Jack is brash and often impudent, which can both benefit him at times and get him into trouble, while the floating Arthur is invisible to the rest of the world and, shortly afterwards, gains the awesome ability to possess people whose mental level is relatively low. With these characteristics in mind, but also keeping our brain cells alert, we will need to control both protagonists of the story appropriately in order to successfully get through three Acts of increasing difficulty, but not duration.
In particular, the first Act is quite small and has just three screens, so it's relatively easy to move on. The second Act is, by far, the longest, but also the most open, as we can visit, almost from the very start, a remarkable number of locations. The consequence of this is that there are many impending puzzles "working" in parallel, which is enough to make us get lost, at least until we grasp the end of one of the threads and slowly unravel it until it makes sense.
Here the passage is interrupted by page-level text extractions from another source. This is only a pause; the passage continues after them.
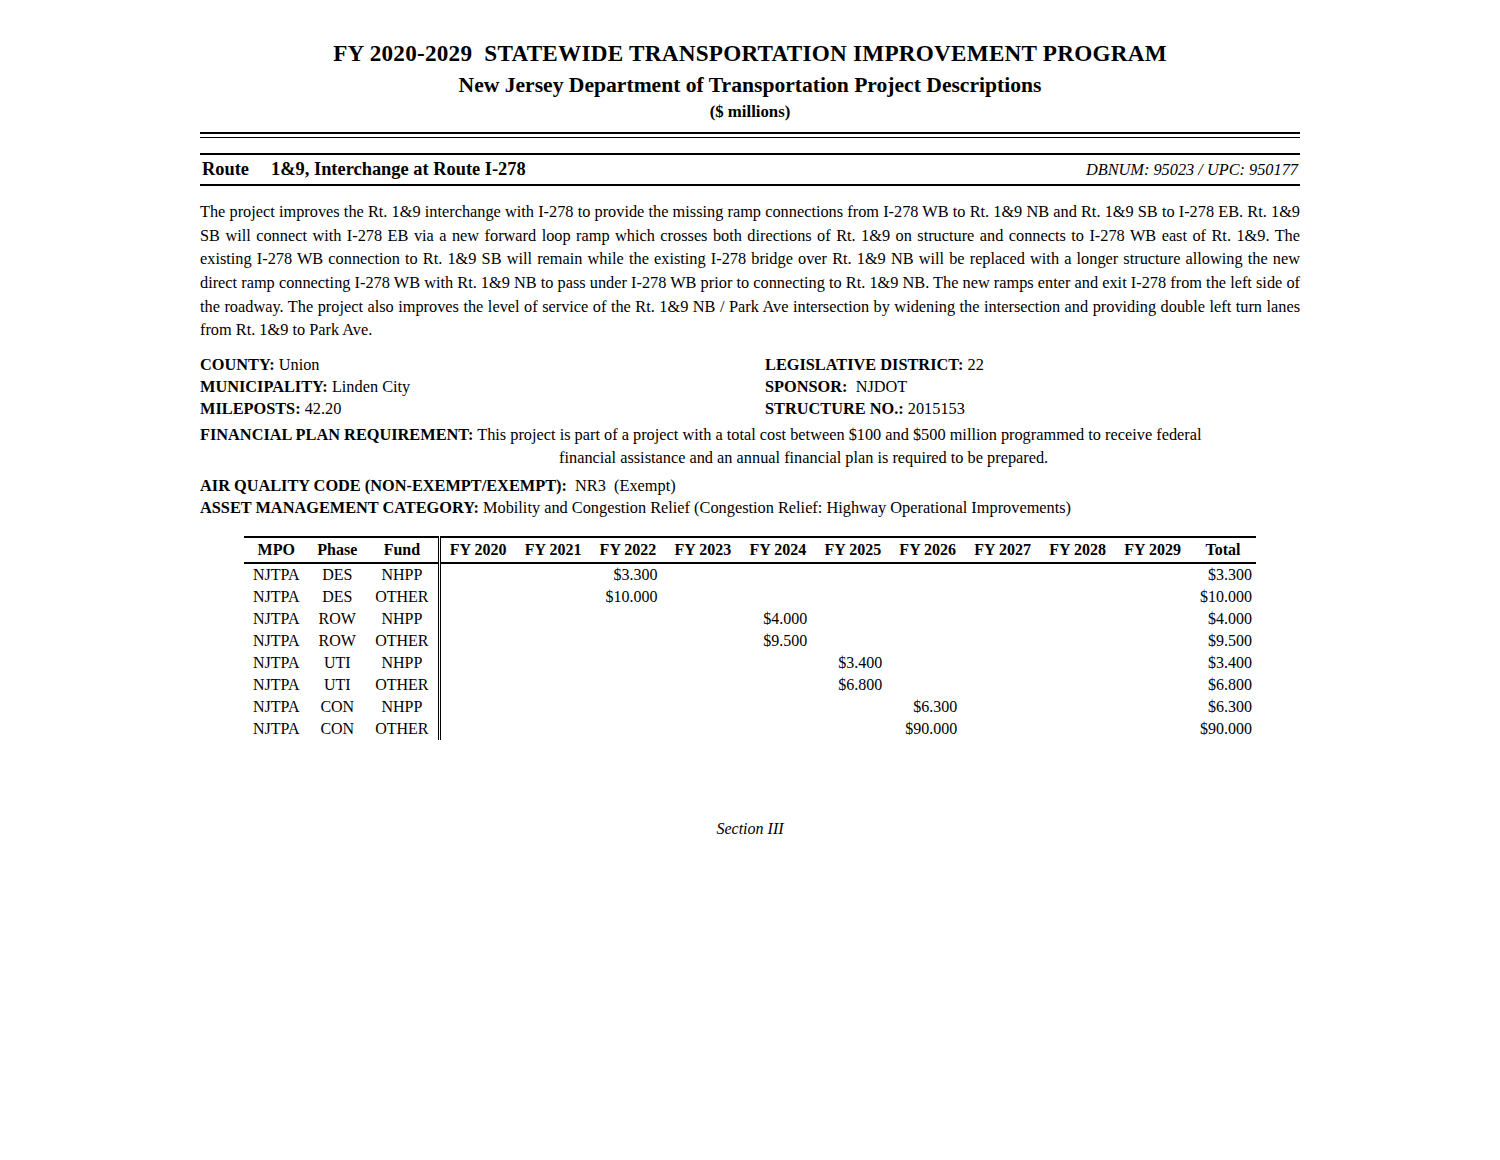FY 2020-2029 STATEWIDE TRANSPORTATION IMPROVEMENT PROGRAM
New Jersey Department of Transportation Project Descriptions
($ millions)
Route1&9, Interchange at Route I-278
DBNUM: 95023 / UPC: 950177
The project improves the Rt. 1&9 interchange with I-278 to provide the missing ramp connections from I-278 WB to Rt. 1&9 NB and Rt. 1&9 SB to I-278 EB. Rt. 1&9 SB will connect with I-278 EB via a new forward loop ramp which crosses both directions of Rt. 1&9 on structure and connects to I-278 WB east of Rt. 1&9. The existing I-278 WB connection to Rt. 1&9 SB will remain while the existing I-278 bridge over Rt. 1&9 NB will be replaced with a longer structure allowing the new direct ramp connecting I-278 WB with Rt. 1&9 NB to pass under I-278 WB prior to connecting to Rt. 1&9 NB. The new ramps enter and exit I-278 from the left side of the roadway. The project also improves the level of service of the Rt. 1&9 NB / Park Ave intersection by widening the intersection and providing double left turn lanes from Rt. 1&9 to Park Ave.
COUNTY: Union
LEGISLATIVE DISTRICT: 22
MUNICIPALITY: Linden City
SPONSOR: NJDOT
MILEPOSTS: 42.20
STRUCTURE NO.: 2015153
FINANCIAL PLAN REQUIREMENT: This project is part of a project with a total cost between $100 and $500 million programmed to receive federal financial assistance and an annual financial plan is required to be prepared.
AIR QUALITY CODE (NON-EXEMPT/EXEMPT): NR3 (Exempt)
ASSET MANAGEMENT CATEGORY: Mobility and Congestion Relief (Congestion Relief: Highway Operational Improvements)
| MPO | Phase | Fund | FY 2020 | FY 2021 | FY 2022 | FY 2023 | FY 2024 | FY 2025 | FY 2026 | FY 2027 | FY 2028 | FY 2029 | Total |
| --- | --- | --- | --- | --- | --- | --- | --- | --- | --- | --- | --- | --- | --- |
| NJTPA | DES | NHPP | | | $3.300 | | | | | | | | $3.300 |
| NJTPA | DES | OTHER | | | $10.000 | | | | | | | | $10.000 |
| NJTPA | ROW | NHPP | | | | | $4.000 | | | | | | $4.000 |
| NJTPA | ROW | OTHER | | | | | $9.500 | | | | | | $9.500 |
| NJTPA | UTI | NHPP | | | | | | $3.400 | | | | | $3.400 |
| NJTPA | UTI | OTHER | | | | | | $6.800 | | | | | $6.800 |
| NJTPA | CON | NHPP | | | | | | | $6.300 | | | | $6.300 |
| NJTPA | CON | OTHER | | | | | | | $90.000 | | | | $90.000 |
Section III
The truth is that the game tries to give us some hints, with Arthur acting as a little journal if we speak to him as Jack, however the guidance is sparse and the game almost throws the player into the deep end. However, this kind of design is not annoying, as it is often obvious what to do in each situation (e.g. to return the florist to his post, we have to help him catch a fish), we just have to figure out how to implement the solution we have in mind.
As mentioned earlier, there are no moon-logic puzzles, but some are capable of making us really stuck if we are not sufficiently observant (like the one with the milk). The fact that there are some red-herring items, but they are used in some optional, ultimately, puzzles, just to earn the associated achievement, makes our task quite difficult. However, nothing is impossible, with Act 3 very much "picking up" the open world of Act 2, but without falling short in puzzle difficulty.
As such, The Will of Arthur Flabbington is in no way targeted at newcomers to the genre who don't have a "great resume" in the genre, nor is it for the impatient gamer. However, not everything can and need not be for everyone to judge it negatively, especially when the game is characterized by high quality writing, obvious "love" for the product itself, but also for adventures in general (there are many apt references to well-known representatives of the genre). Consequently, the technical aspect takes a back seat, not impressing anywhere (the voice-over is merely satisfying), but at the same time, that's not its purpose.
Its purpose is to offer a challenging, smart, at times cheeky and humorous old-school adventure that will be enjoyed primarily by fans of the genre. And there, The Will of Arthur Flabbington doesn't miss the mark. So if you're looking for such an adventure, look no further.